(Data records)
________________________________________
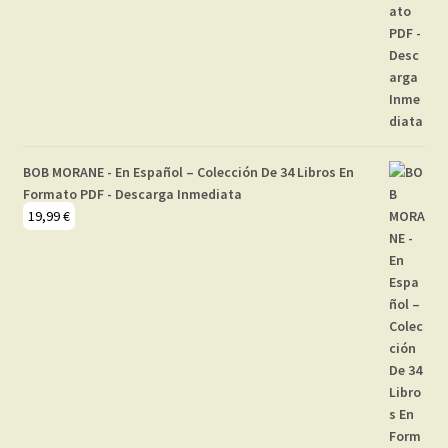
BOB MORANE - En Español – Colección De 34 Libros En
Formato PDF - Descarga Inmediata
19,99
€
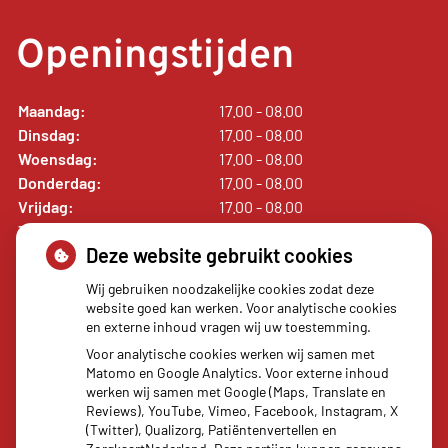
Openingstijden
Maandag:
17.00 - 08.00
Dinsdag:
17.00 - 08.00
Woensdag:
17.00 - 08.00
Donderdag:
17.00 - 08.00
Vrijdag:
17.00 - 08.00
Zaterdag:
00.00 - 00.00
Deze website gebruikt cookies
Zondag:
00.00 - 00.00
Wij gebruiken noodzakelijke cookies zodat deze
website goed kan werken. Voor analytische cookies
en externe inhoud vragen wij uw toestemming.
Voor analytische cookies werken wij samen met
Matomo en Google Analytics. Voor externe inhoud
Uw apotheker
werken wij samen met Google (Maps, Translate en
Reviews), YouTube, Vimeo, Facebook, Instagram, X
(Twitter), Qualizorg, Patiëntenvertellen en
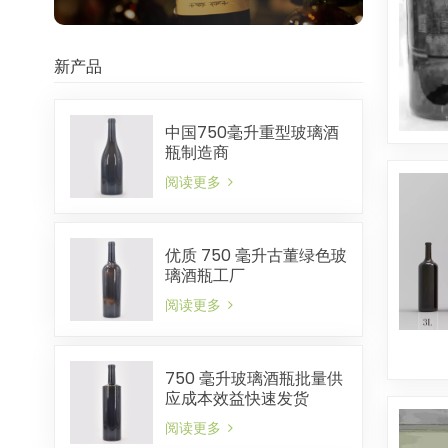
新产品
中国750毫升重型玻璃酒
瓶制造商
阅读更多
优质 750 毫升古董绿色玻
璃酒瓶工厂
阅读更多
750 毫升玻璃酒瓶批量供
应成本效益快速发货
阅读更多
________________________________________
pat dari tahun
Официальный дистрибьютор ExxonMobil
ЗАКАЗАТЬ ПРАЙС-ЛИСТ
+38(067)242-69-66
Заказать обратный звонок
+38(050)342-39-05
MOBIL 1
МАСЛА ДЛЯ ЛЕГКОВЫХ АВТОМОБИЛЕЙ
________________________________________
• GOAL OF THE EXERCISE: Starting at the line above that holds "BOB MORANE - En", repeat every line exactly down to and including the line that holds "website goed kan", then stop. Do not carry over any pictures.

• COMPLETED TASK:
BOB MORANE - En Español – Colección De 34 Libros En
Formato PDF - Descarga Inmediata
19,99
€
Openingstijden
Maandag:
17.00 - 08.00
Dinsdag:
17.00 - 08.00
Woensdag:
17.00 - 08.00
Donderdag:
17.00 - 08.00
Vrijdag:
17.00 - 08.00
Zaterdag:
00.00 - 00.00
Deze website gebruikt cookies
Zondag:
00.00 - 00.00
Wij gebruiken noodzakelijke cookies zodat deze
website goed kan werken. Voor analytische cookies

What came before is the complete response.